Bellow et Sammler

En octobre 1968, Saul Bellow donne cours au San Francisco State College. On est peu de temps après les émeutes estudiantines menées par les Students for a Democratic Society. Le courant ne passe pas entre l’écrivain et son public. Lorsqu’on lui demande s’il y a beaucoup d’autobiographie dans son travail, la réponse de Bellow se fait abrupte : « that’s none of your business ». L’ambiance est de plus en plus hostile et quelqu’un se met à crier des insultes. Á 53 ans, le grand écrivain est considéré comme un vieux con réac, misogyne, homophobe et raciste. Il se lève, ramasse ses affaires, s’en va. Personne ne le retient.

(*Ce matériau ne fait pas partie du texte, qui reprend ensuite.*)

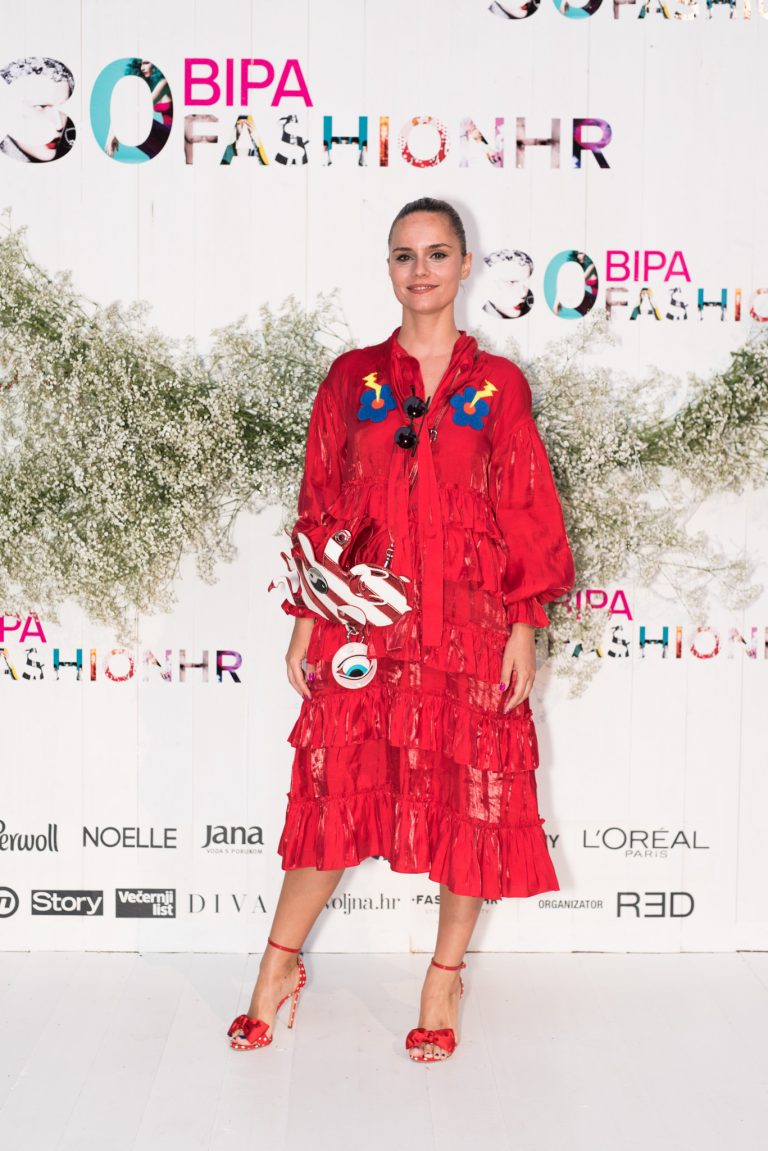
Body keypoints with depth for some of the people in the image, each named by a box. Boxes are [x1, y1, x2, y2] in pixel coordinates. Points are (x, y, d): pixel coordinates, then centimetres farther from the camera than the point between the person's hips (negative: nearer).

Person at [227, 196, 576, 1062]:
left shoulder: (497, 384, 4)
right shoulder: (351, 379, 7)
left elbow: (526, 512, 3)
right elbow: (320, 508, 7)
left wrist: (524, 626, -4)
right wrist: (307, 619, 3)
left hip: (469, 624, 0)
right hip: (363, 622, 1)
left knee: (473, 797, 4)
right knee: (336, 787, 5)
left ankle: (443, 980, 22)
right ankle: (279, 967, 23)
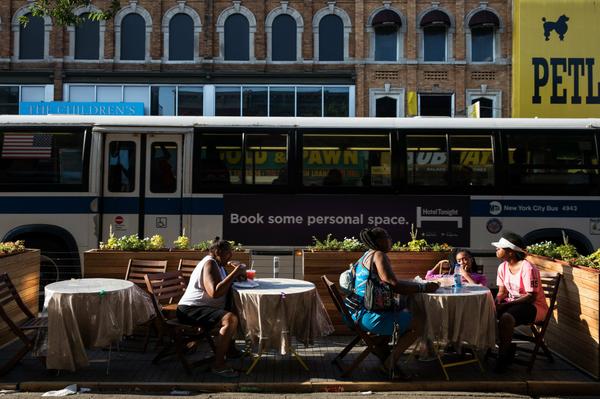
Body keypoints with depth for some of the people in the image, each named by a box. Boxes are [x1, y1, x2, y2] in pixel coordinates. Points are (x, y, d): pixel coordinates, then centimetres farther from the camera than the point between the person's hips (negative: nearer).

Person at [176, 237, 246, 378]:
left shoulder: (217, 263, 16)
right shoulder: (209, 263, -15)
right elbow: (215, 292, -29)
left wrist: (237, 274, 0)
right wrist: (236, 272, -24)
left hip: (201, 308, 11)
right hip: (190, 310, -11)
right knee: (231, 319, -31)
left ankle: (230, 350, 34)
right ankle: (219, 365, -25)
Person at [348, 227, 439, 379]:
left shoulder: (368, 255, 18)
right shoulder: (379, 255, -13)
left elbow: (390, 283, 20)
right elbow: (395, 286, -21)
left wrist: (420, 284, 14)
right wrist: (423, 288, -12)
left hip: (359, 313, 11)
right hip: (367, 315, -11)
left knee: (406, 312, 29)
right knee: (418, 324, -9)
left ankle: (382, 350, 26)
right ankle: (391, 360, -1)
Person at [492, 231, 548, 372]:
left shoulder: (527, 268, -20)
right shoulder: (503, 267, 3)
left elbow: (531, 296, -22)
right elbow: (502, 292, 7)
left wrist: (506, 304, -28)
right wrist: (496, 303, -16)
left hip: (533, 305, -8)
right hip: (512, 303, 8)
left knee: (506, 318, -34)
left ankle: (503, 356, -15)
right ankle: (507, 347, -1)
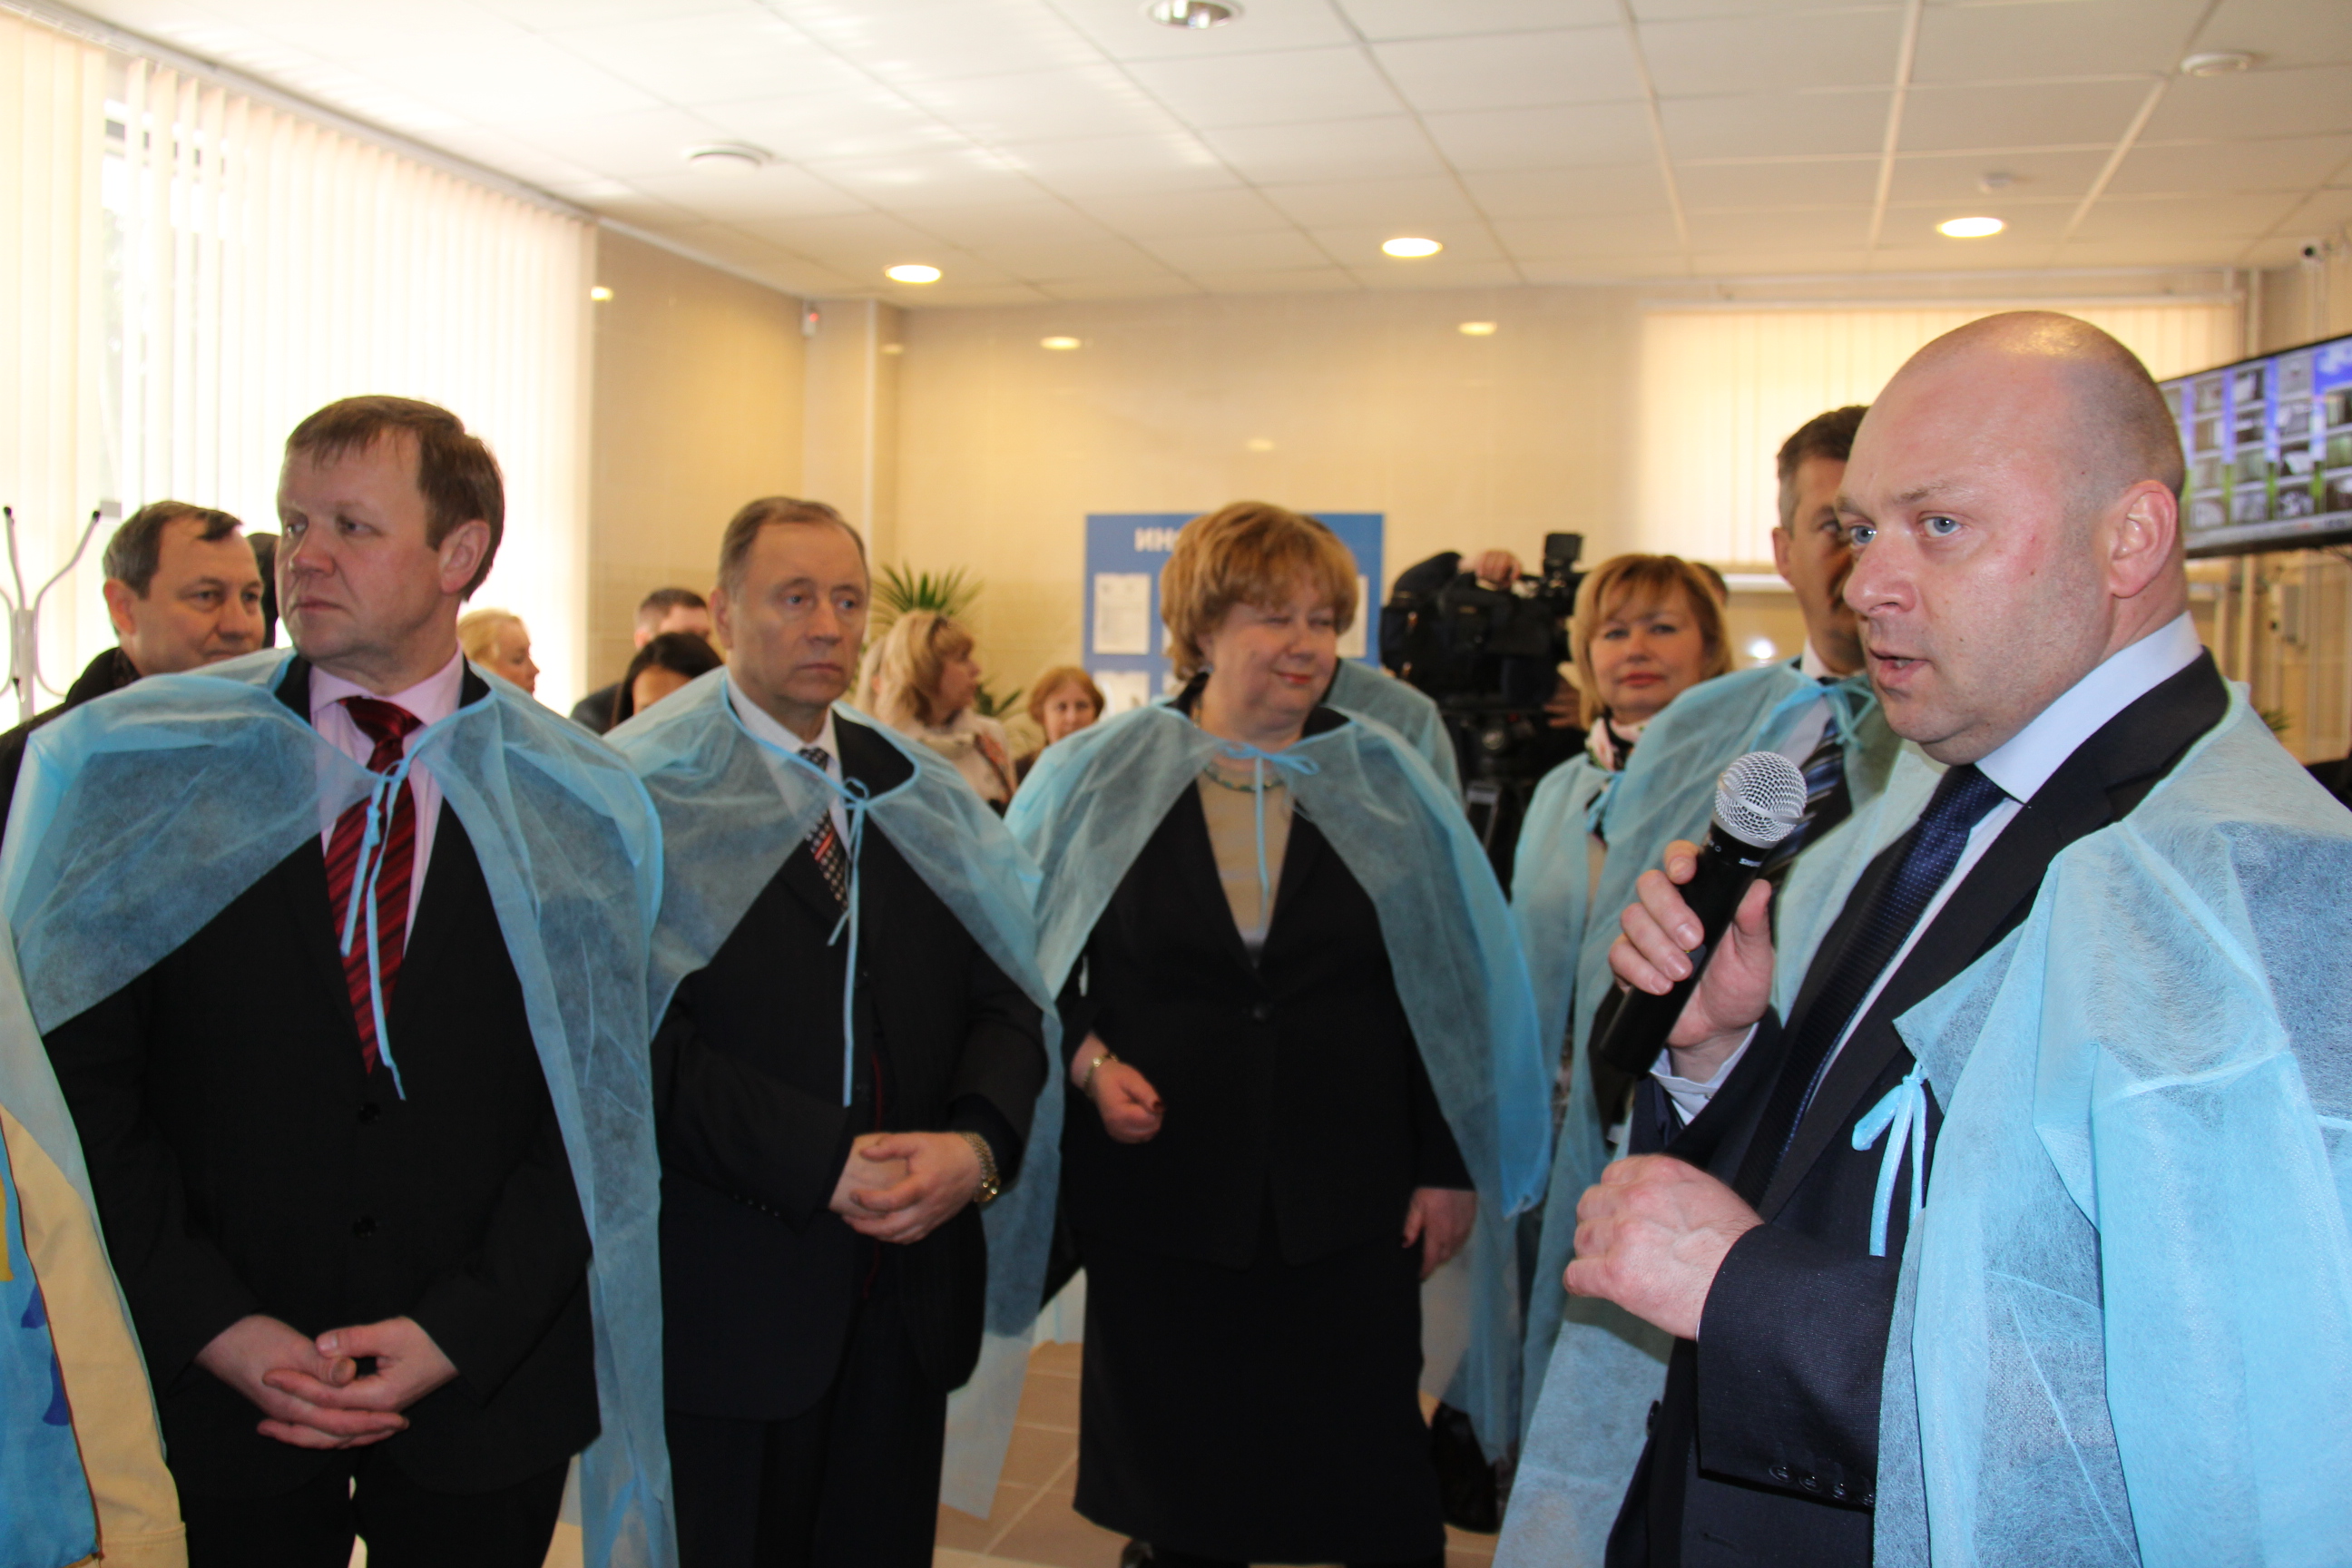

Deux ans plus tard, il publie « La planète de M. Sammler ». Ce n’est sans doute pas le roman le plus passionnant de Bellow, mais il est tout de même assez intéressant car il pourrait passer pour une sorte de réplique, une défense d’un homme blessé. En cours d’histoire, son personnage, médiocre intellectuel juif rescapé d’un peloton d’exécution nazi, est chassé d’une salle de cours pour son exposé sur le propagandiste bourgeois Orwell. Ensuite, Sammler décrira sa conception du monde dans lequel il vit en se concentrant sur des aspects qui sont justement ceux qui avaient valut à Bellow de se faire éjecter.

Sammler est sans doute aussi « réactionnaire » que Bellow. Il considère que, depuis le 19ème siècle, il y a eu d’énormes progrès en matière de justice et de liberté, mais que ce surcroît de liberté a abouti à une augmentation de la souffrance. Perdu dans un nihilisme ambiant, où l’on croit que tout est permis, que l’homme est illimité, qu’il peut jouir sans entraves et réclamer ce qu’avant l’on considérait impossible, les humains se retrouvent désarmés. Ils se sentent mal alors qu’ils pensaient être accomplis. Surtout, ils ne savent que faire d’une liberté qui ne veut plus rien dire en l’absence de toute morale.

Ses autres cibles sont les conséquences de cette évolution. Il y a le retour de croyances que l’on croyait disparues : mithraïsme, gnosticisme ou orphisme. Chacune est combinée, transformée à souhait par chacun dans sa recherche absolue d’originalité, au risque de ne plus vouloir rien dire. Il y a aussi l’exhibition des corps, des pulsions, le jeunisme et la toute puissance du sexe – Sammler est chassé de sa classe au cri de « il est mort, il ne peut plus jouir ». Il y a enfin, et surtout, cette consternation face à une génération de philistins violents et grossiers, fascinée par le marxisme et donnant plus de crédit à la violence de Sorel qu’au pacifisme d’Orwell.

Plutôt que de condamner, Sammler sent de la compassion pour cette génération qui lui est tellement étrangère. Il déplore les excès, mais ne souhaite pas revenir de force à l’ordre ancien. Mieux vaut ça que l’autoritarisme, c’est peut-être l’un des messages qui se dégage de ce livre. Evidemment, ce roman fut plutôt mal accueilli : une preuve de plus du côté irrécupérable et passéiste de Bellow. Alors que lui jouait la carte de la compréhension, il se voyait voué aux gémonies.